IMF Returns to Mozambique: Navigating Debt & Economic Revival
The IMF will send a team to Mozambique in June to discuss a new loan program amid severe financial distress. Mozambique's economy contracted by 0.5% in 2025, with public-debt-to-GDP at 91%. Talks focus on fiscal consolidation, exchange rate flexibility, and structural reforms to stabilize the economy.
The International Monetary Fund (IMF) is set to send a team to Mozambique in June to further negotiations on a new loan arrangement, a spokesperson has confirmed. The move comes as Mozambique grapples with increasing debt, a contracting economy, and limited public service resources.
During the Spring Meetings, the IMF and Mozambican authorities held productive talks regarding the Middle East conflict's economic impacts and the Fund's future support for the country. Discussions are expected to continue over the coming months.

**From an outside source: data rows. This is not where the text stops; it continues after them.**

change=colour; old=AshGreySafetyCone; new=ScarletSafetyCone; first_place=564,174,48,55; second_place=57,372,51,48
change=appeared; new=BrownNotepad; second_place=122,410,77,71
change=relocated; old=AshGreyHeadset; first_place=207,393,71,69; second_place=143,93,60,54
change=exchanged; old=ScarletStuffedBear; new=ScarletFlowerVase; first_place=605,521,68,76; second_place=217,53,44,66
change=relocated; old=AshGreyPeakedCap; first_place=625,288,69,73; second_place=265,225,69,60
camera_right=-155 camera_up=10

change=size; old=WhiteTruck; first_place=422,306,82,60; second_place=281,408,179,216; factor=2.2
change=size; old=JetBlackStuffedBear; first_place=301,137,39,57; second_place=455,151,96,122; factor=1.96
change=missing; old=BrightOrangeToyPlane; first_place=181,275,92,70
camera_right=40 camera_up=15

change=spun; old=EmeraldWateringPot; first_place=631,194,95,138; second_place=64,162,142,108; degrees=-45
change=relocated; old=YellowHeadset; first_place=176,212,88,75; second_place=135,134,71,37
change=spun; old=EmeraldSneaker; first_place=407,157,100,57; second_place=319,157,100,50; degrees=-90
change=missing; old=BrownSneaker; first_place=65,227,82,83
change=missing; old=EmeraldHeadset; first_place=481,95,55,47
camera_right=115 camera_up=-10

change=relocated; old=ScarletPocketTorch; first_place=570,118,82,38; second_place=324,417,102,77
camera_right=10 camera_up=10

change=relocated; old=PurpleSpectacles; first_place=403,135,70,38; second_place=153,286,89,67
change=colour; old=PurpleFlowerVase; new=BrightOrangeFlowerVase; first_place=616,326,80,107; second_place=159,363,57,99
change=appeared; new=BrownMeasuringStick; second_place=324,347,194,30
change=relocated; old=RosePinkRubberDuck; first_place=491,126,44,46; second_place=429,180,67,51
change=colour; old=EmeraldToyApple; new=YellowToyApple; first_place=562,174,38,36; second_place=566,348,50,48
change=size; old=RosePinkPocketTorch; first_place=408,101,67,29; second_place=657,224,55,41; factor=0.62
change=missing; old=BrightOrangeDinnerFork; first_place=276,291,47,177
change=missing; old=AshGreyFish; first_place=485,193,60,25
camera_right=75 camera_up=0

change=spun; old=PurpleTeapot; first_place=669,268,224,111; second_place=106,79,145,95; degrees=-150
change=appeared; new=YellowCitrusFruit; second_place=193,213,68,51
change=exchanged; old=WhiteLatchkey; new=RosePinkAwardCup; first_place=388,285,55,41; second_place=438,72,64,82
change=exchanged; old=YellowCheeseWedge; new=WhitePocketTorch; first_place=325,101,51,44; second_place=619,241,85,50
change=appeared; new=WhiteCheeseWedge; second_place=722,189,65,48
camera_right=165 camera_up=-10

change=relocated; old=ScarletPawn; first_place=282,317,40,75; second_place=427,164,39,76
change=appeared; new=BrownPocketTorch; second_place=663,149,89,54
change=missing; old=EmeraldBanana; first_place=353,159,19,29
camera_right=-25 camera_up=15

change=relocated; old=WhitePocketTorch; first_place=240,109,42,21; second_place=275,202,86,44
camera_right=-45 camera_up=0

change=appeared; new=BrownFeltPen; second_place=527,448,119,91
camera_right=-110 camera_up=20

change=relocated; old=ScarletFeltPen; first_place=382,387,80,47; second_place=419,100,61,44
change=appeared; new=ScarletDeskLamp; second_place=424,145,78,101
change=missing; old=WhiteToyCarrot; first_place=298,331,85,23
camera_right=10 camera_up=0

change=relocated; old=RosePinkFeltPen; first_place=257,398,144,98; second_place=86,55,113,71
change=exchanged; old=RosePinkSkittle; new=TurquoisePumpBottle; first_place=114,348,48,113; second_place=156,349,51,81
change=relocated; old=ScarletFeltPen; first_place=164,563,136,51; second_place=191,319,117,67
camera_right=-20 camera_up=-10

Mozambique's financial situation is dire, with its economy contracting by approximately 0.5% in 2025, and its debt-to-GDP ratio measured at 91% as of February. An enduring issue is a 2016 hidden-debt scandal, which shattered investor confidence and limited financing. The country also faces delays in significant gas projects that would boost its economy. Central bank loans to the government have surged, and talks on a new IMF agreement focus on necessary economic reforms.